Age Determination of Galaxy Merger Remnant Stars using Asteroseismology

Camilla C. Borre, Víctor Aguirre Børsen-Koch, Amina Helmi, Helmer H. Koppelman, Martin B. Nielsen, Jakob L. Rørsted, Dennis Stello, Amalie Stokholm, Mark L. Winther, Guy R. Davies, Marc Hon, J. M. Diederik Kruijssen, Chervin Laporte, Claudia Reyes, Jie Yu

Age Determination of Galaxy Merger Remnant Stars using Asteroseismology
See arXiv version
16 pages, 10 figures, 2 tables, submitted to MNRAS

Abstract

The Milky Way was shaped by the mergers with several galaxies in the past. We search for remnant stars that were born in these foreign galaxies and assess their ages in an effort to put upper limits on the merger times and thereby better understand the evolutionary history of our Galaxy. Using 6D-phase space information from Gaia eDR3 and chemical information from APOGEE DR16, we kinematically and chemically select \(23\) red giant stars belonging to former dwarf galaxies that merged with the Milky Way. With added asteroseismology from Kepler and K2, we determine the ages of the \(23\) ex-situ stars and \(55\) in-situ stars with great precision.

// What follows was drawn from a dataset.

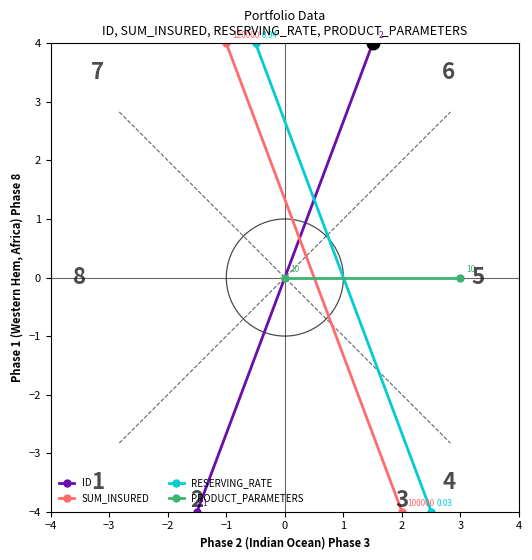

What are all the series names shown in the legend?

ID, SUM_INSURED, RESERVING_RATE, PRODUCT_PARAMETERS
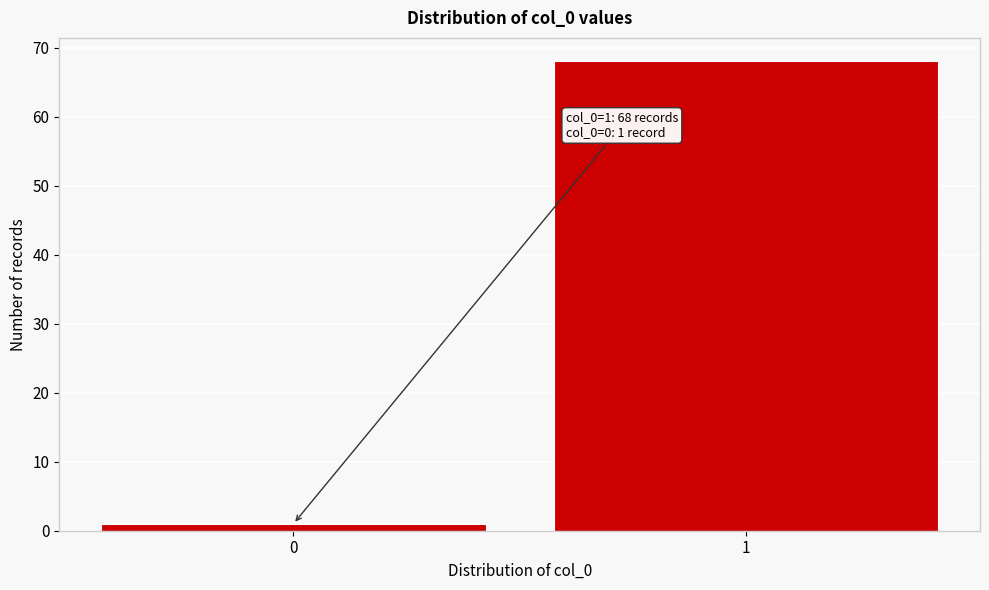

Reading left to right, what are all the values shown in this chart?

1	68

We find that all the ex-situ stars are consistent with being older than \(8\) Gyr. While it is not possible to associate all the stars with a specific dwarf galaxy we classify eight of them as Gaia-Enceladus/Sausage stars, which is one of the most massive mergers in our Galaxy’s history. We determine their mean age to be \(9.5^{+1.2}_{-1.3}\) Gyr consistent with a merger time of \(8\)-\(10\) Gyr ago. The rest of the stars are possibly associated with Kraken, Thamnos, Sequoia, or another extragalactic progenitor. The age determination of ex-situ stars paves the way to more accurately pinning down when the merger events occurred and hence provide tight constraints useful for simulating how these events unfolded.